What to do →
Reproduce all lines of the listing below in which the word "coffee" occurs.

The data →
Start of Block
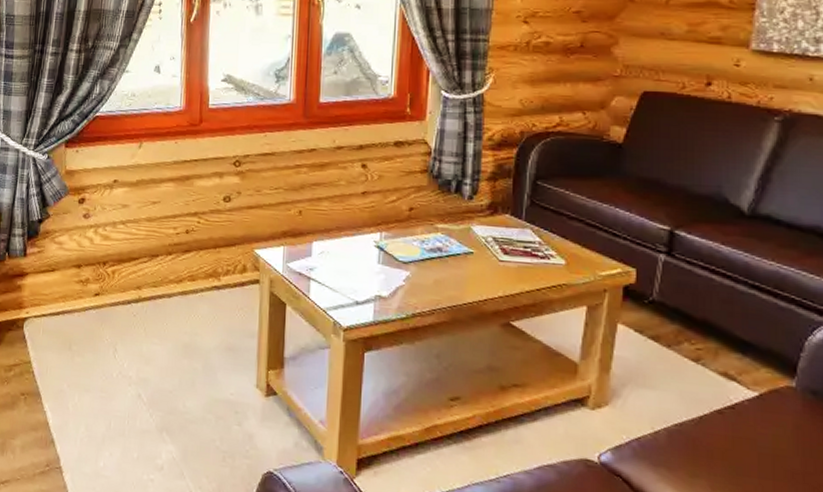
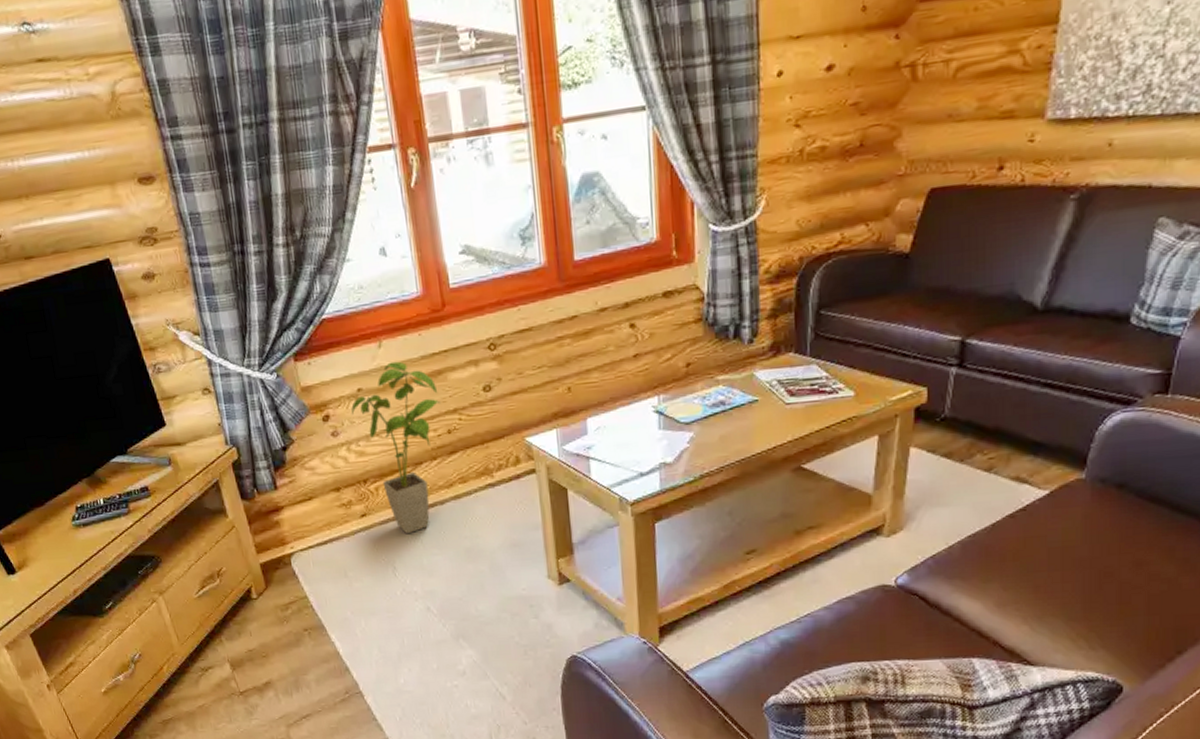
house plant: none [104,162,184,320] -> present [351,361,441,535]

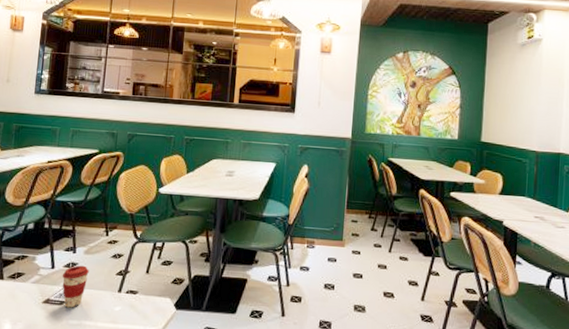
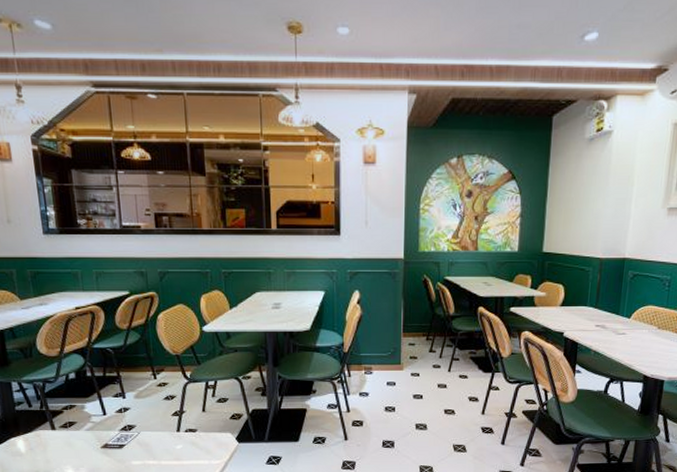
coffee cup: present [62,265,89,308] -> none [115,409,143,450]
End of Block
Start of Block
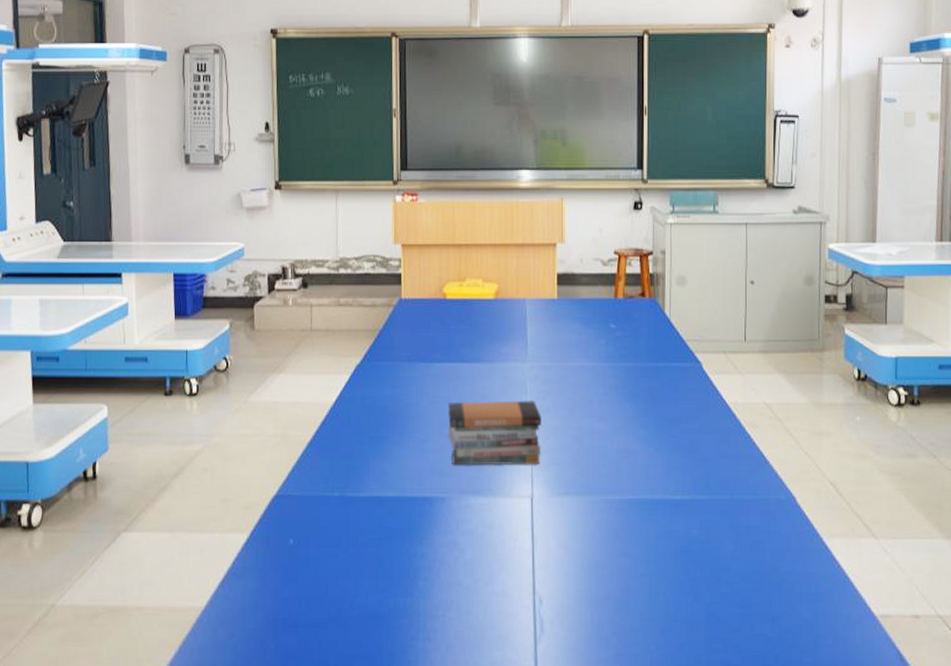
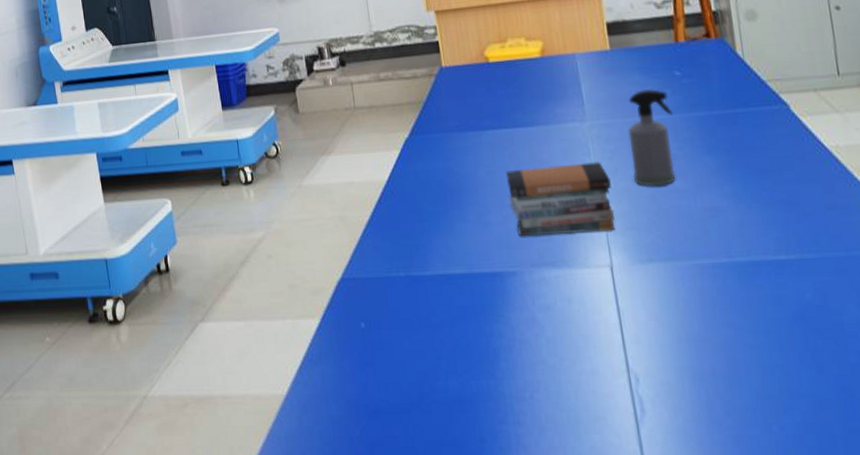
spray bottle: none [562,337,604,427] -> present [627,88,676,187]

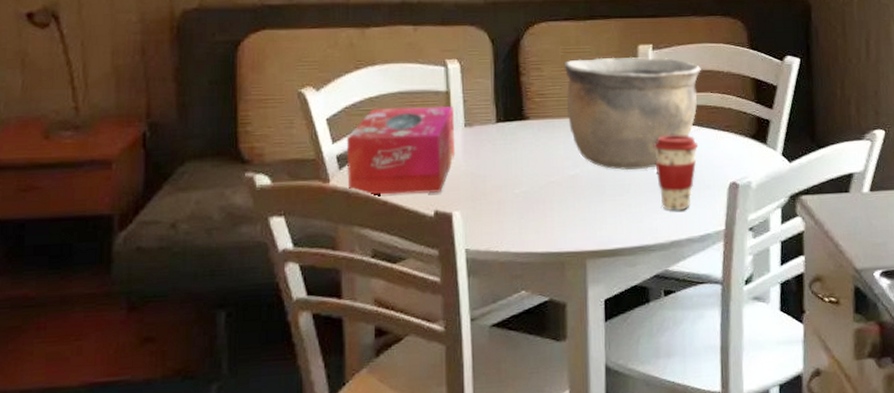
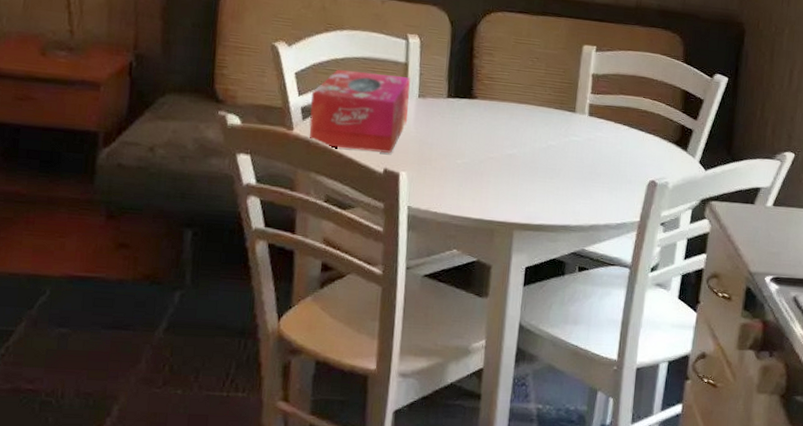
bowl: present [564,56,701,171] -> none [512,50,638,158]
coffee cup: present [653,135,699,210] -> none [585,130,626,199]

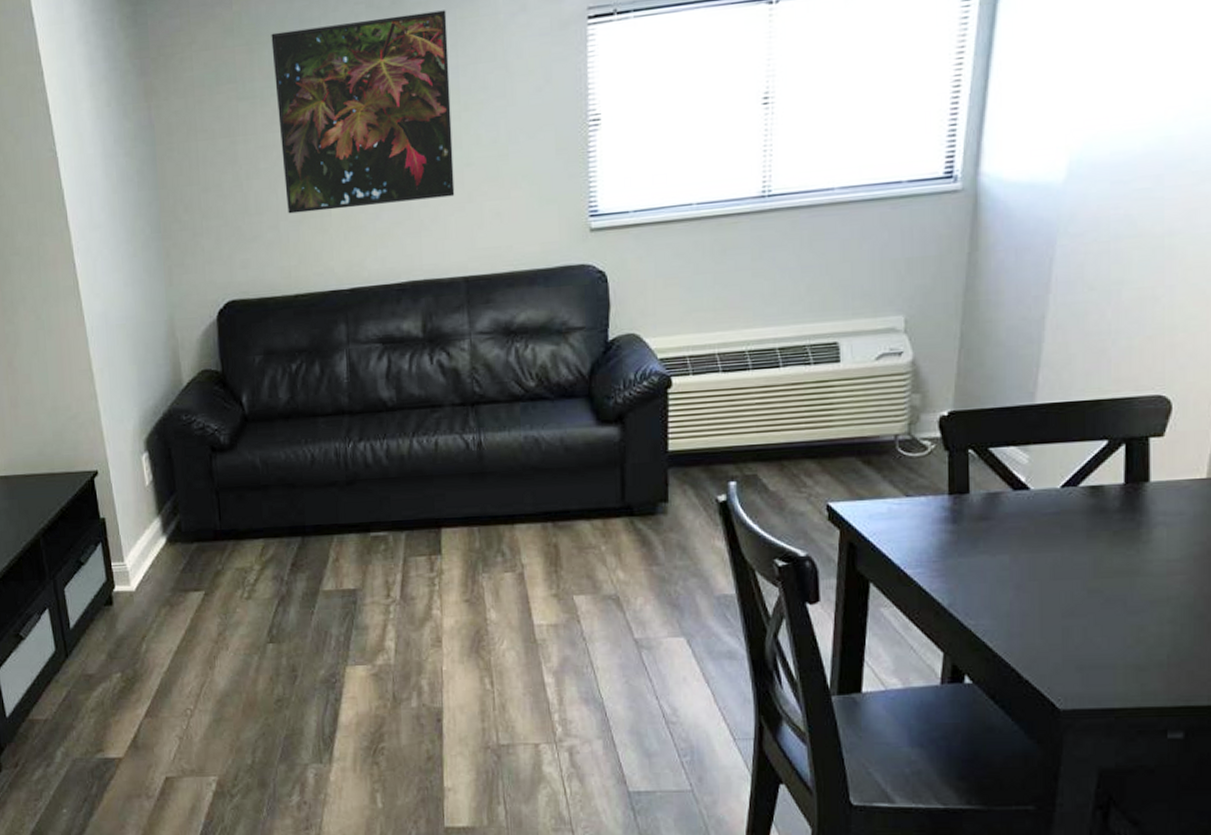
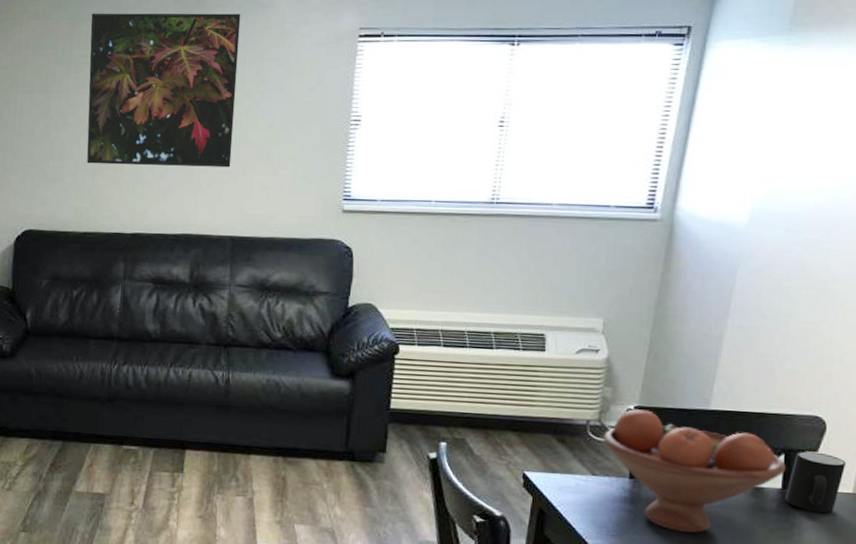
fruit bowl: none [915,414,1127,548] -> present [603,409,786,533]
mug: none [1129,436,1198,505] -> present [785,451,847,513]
End of Block
Exercise answer →
coffee cup: present [62,265,89,308] -> none [115,409,143,450]
coffee cup: present [653,135,699,210] -> none [585,130,626,199]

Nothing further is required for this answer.